(Stored items)
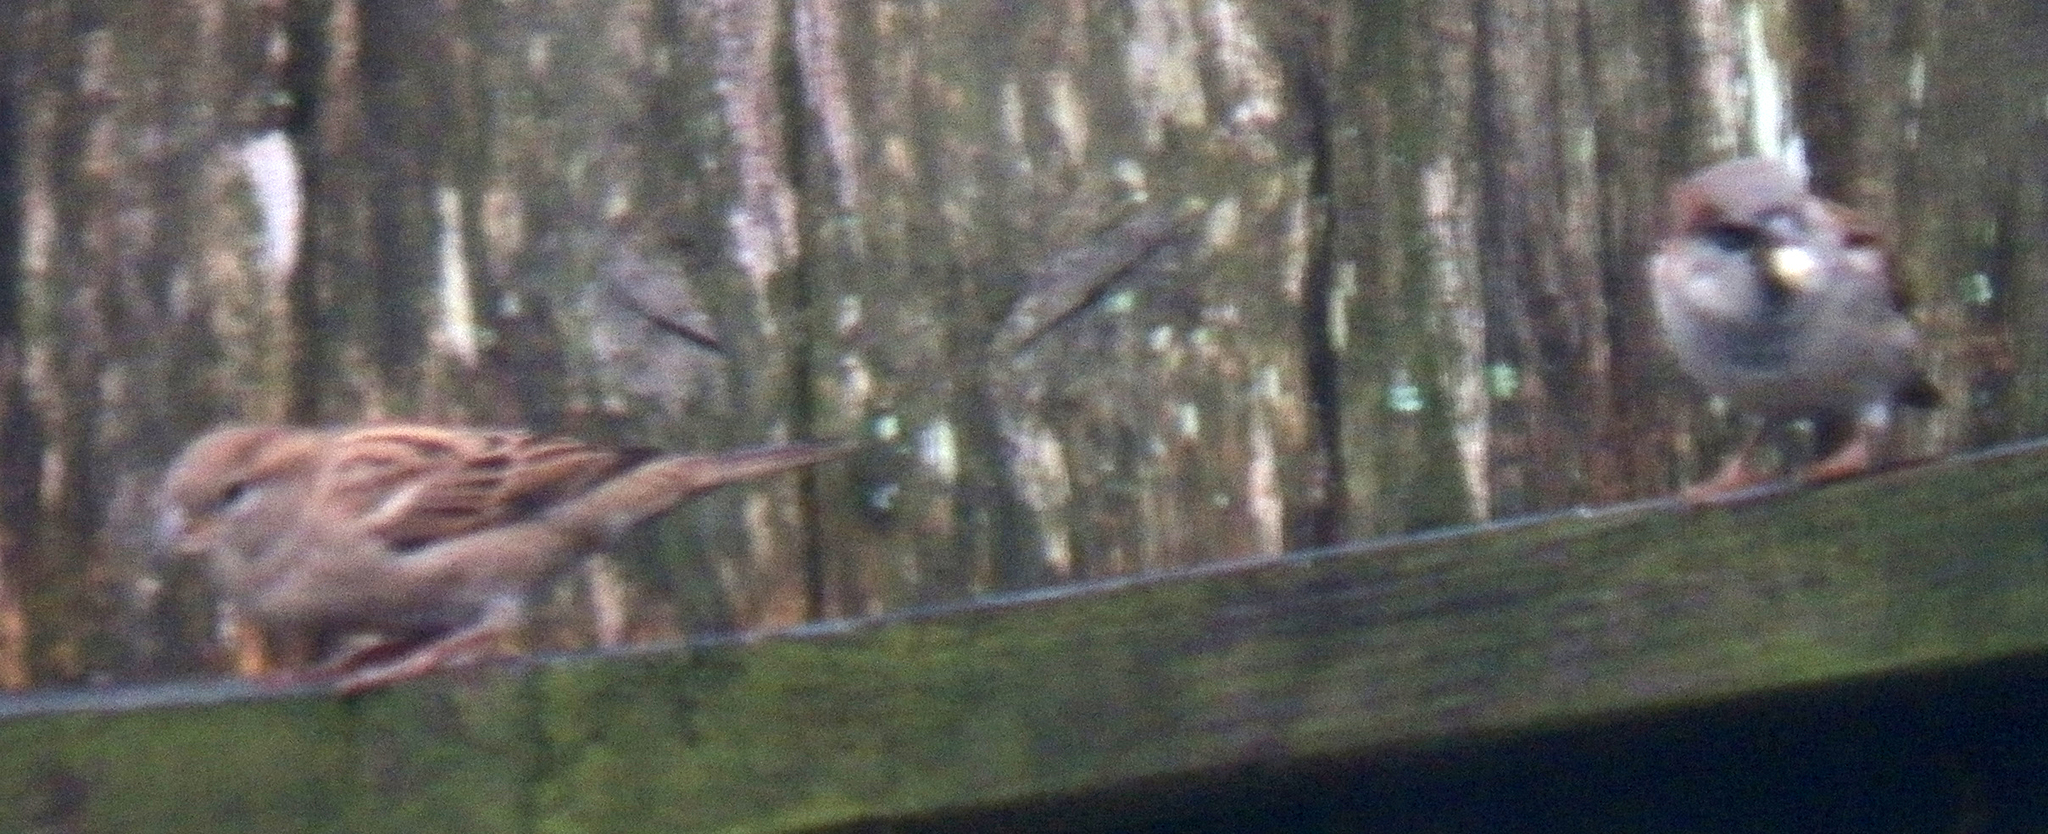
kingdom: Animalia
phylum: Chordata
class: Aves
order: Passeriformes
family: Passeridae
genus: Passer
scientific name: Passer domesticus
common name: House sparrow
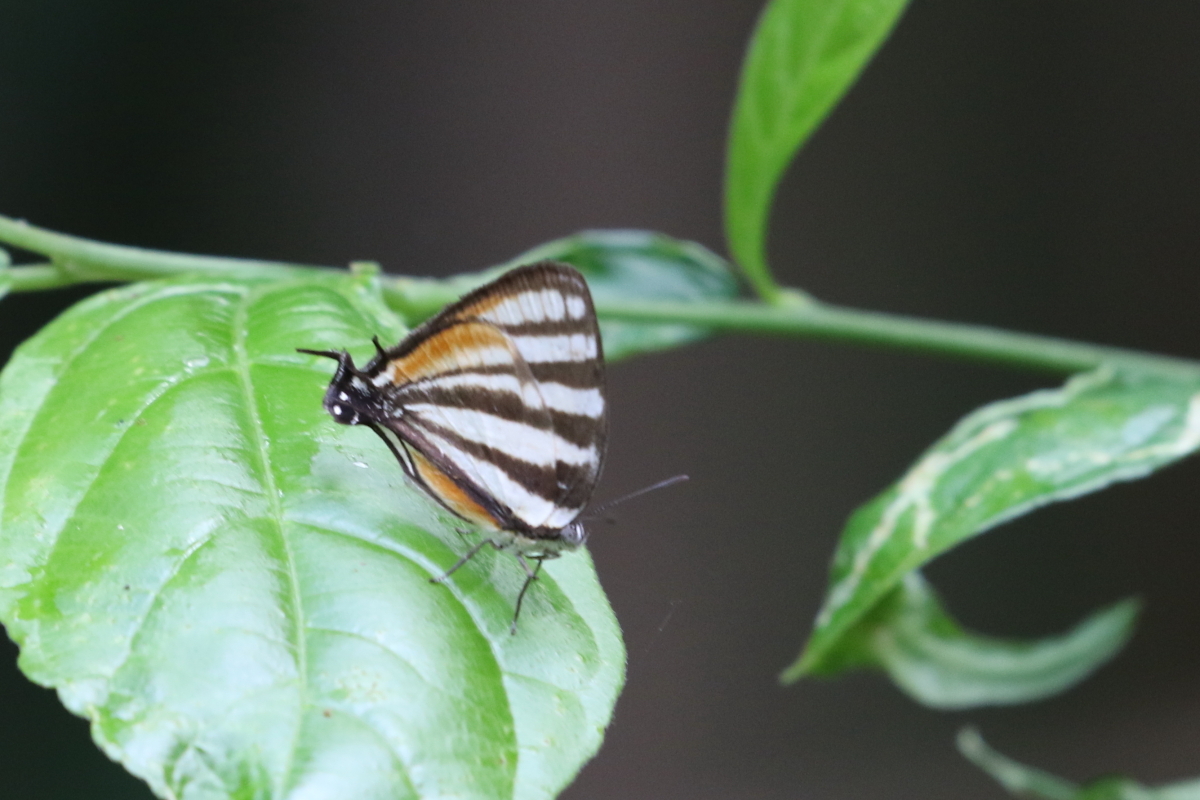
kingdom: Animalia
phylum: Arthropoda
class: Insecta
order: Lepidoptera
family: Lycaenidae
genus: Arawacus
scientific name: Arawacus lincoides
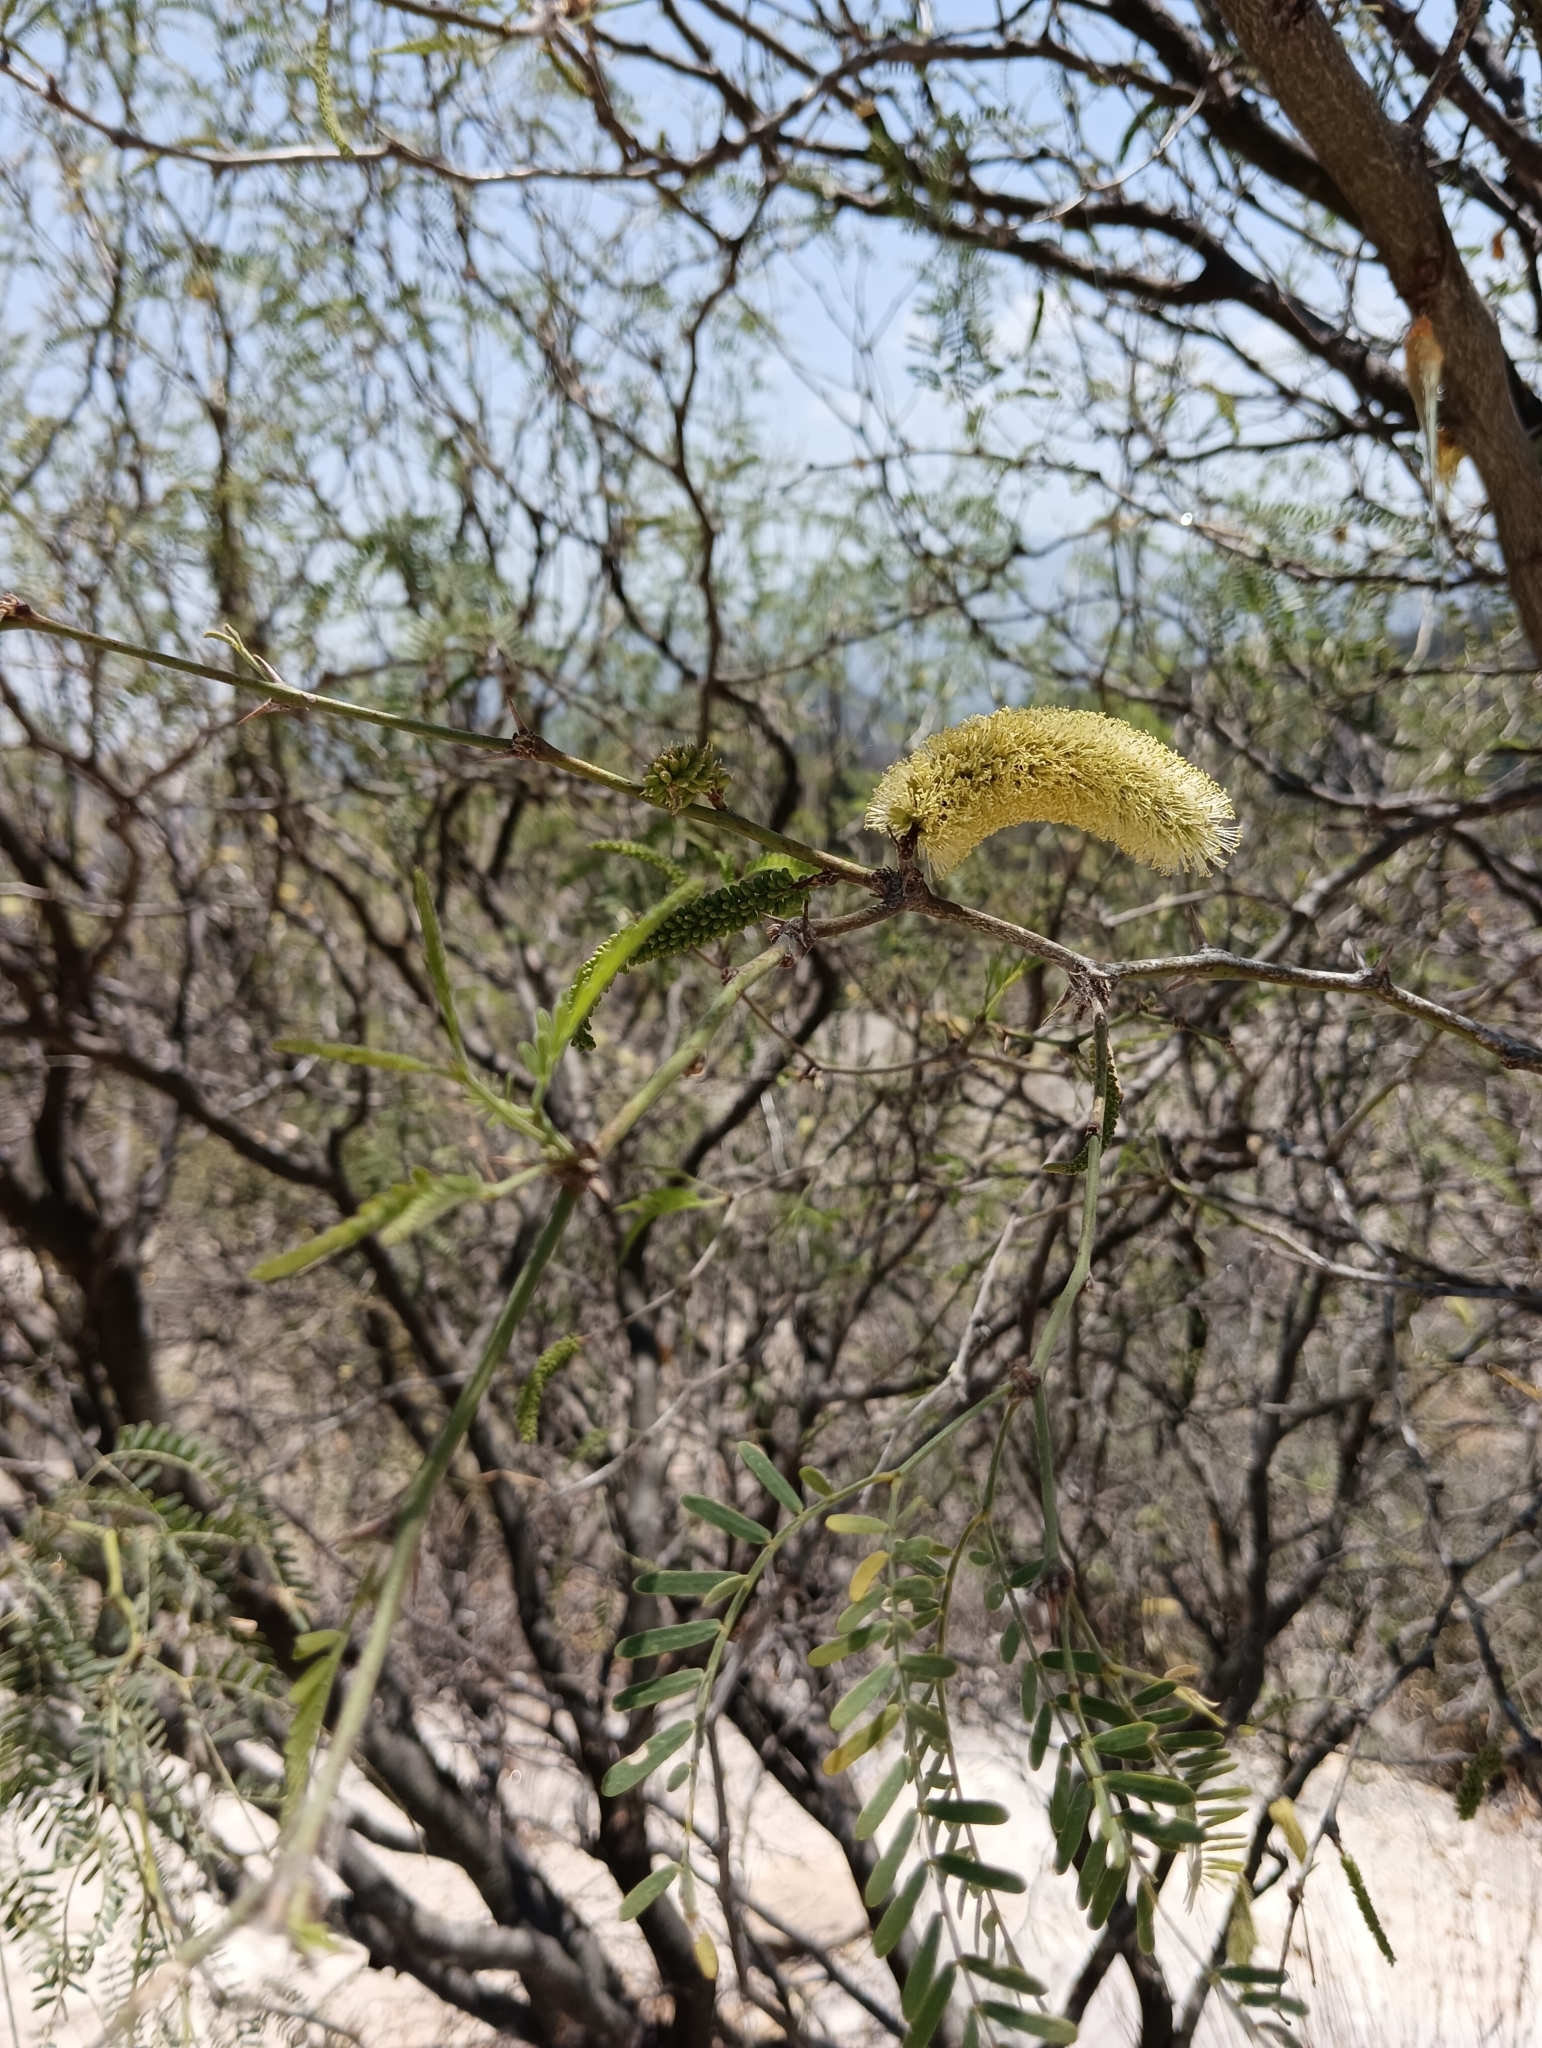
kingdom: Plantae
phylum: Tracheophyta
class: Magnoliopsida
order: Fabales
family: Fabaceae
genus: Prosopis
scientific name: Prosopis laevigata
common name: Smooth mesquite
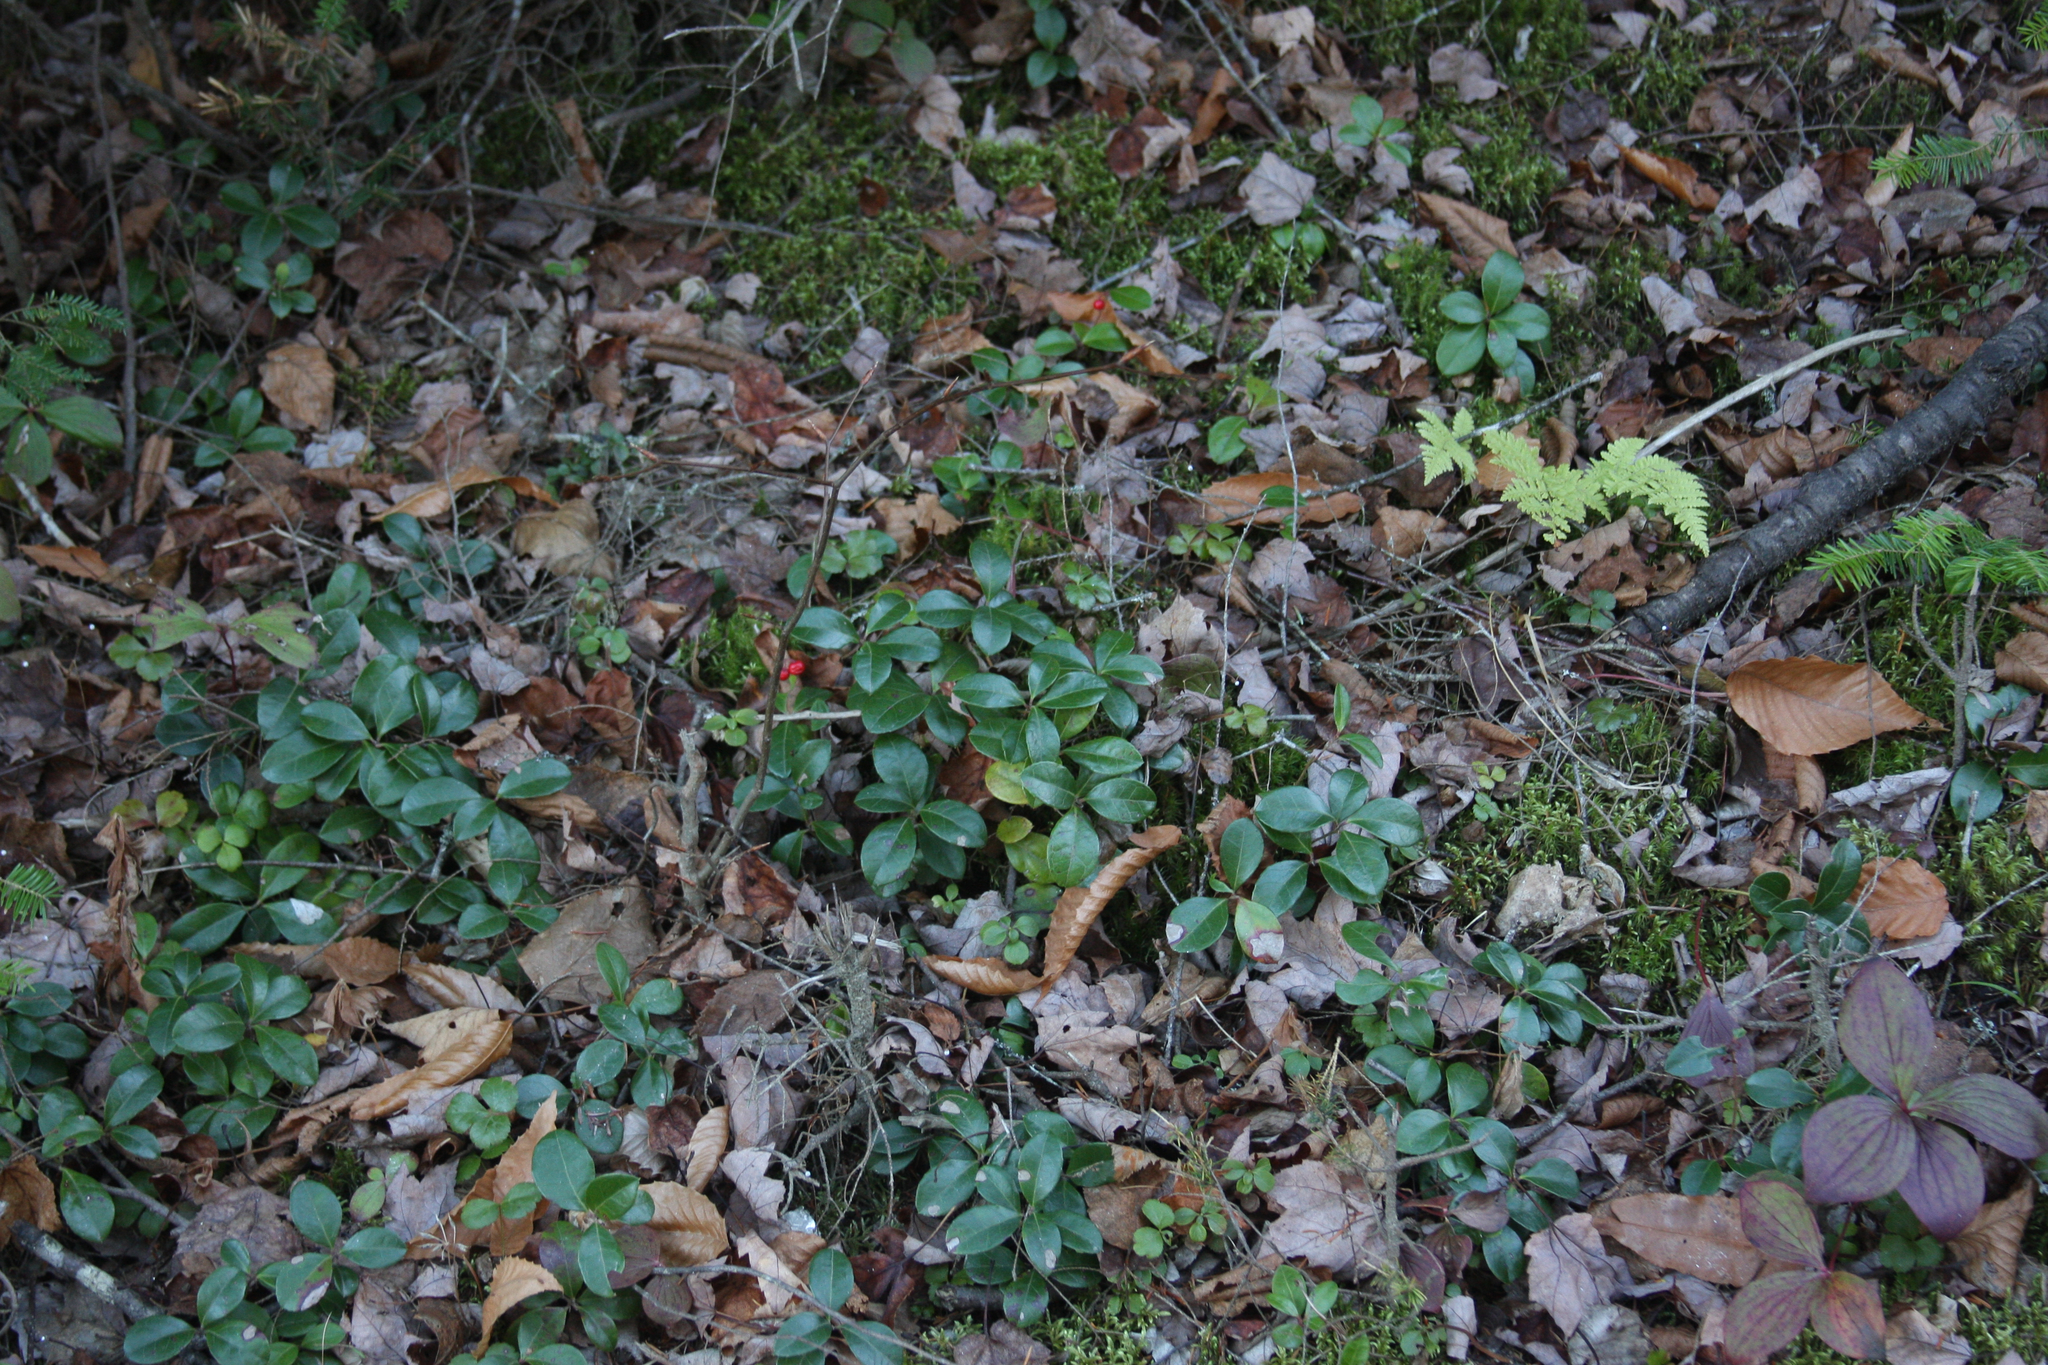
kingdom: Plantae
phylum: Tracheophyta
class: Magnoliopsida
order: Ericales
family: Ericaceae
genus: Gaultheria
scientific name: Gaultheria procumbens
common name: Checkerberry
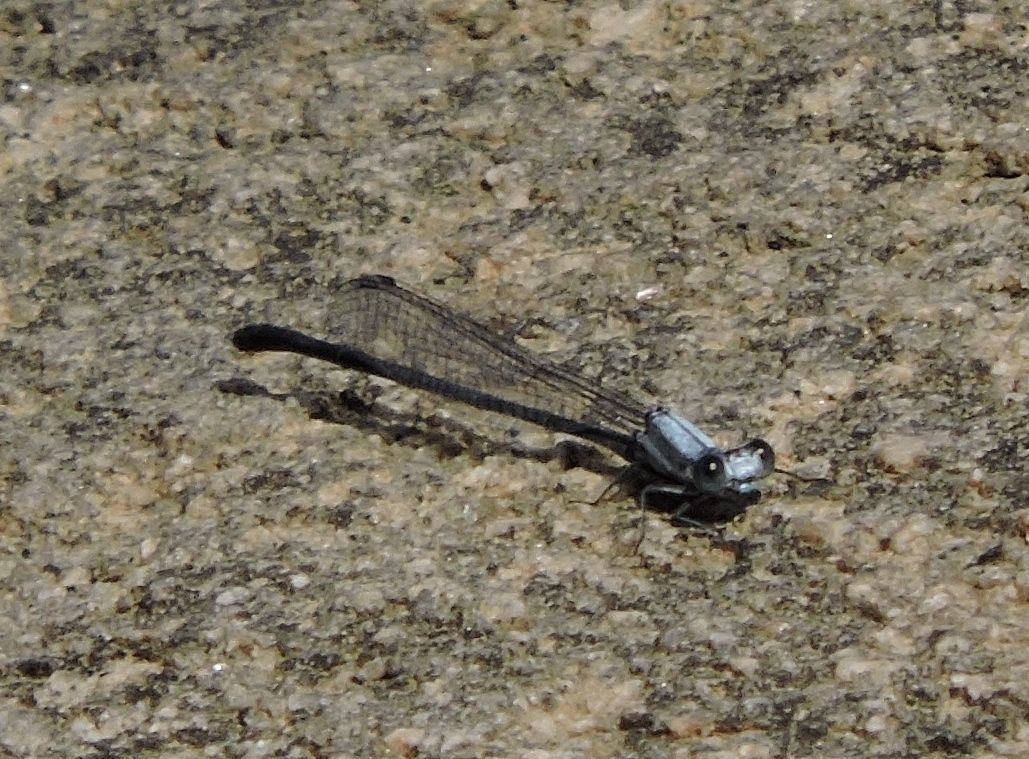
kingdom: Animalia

• [TO BE DONE]: Change every "common name" in the lines above to "vernacular name", keeping the rest of every line unchanged, and leave the pictures out of your answer.

• [FINAL RESULT]:
kingdom: Animalia
phylum: Chordata
class: Aves
order: Passeriformes
family: Passeridae
genus: Passer
scientific name: Passer domesticus
vernacular name: House sparrow
kingdom: Animalia
phylum: Arthropoda
class: Insecta
order: Lepidoptera
family: Lycaenidae
genus: Arawacus
scientific name: Arawacus lincoides
kingdom: Plantae
phylum: Tracheophyta
class: Magnoliopsida
order: Fabales
family: Fabaceae
genus: Prosopis
scientific name: Prosopis laevigata
vernacular name: Smooth mesquite
kingdom: Plantae
phylum: Tracheophyta
class: Magnoliopsida
order: Ericales
family: Ericaceae
genus: Gaultheria
scientific name: Gaultheria procumbens
vernacular name: Checkerberry
kingdom: Animalia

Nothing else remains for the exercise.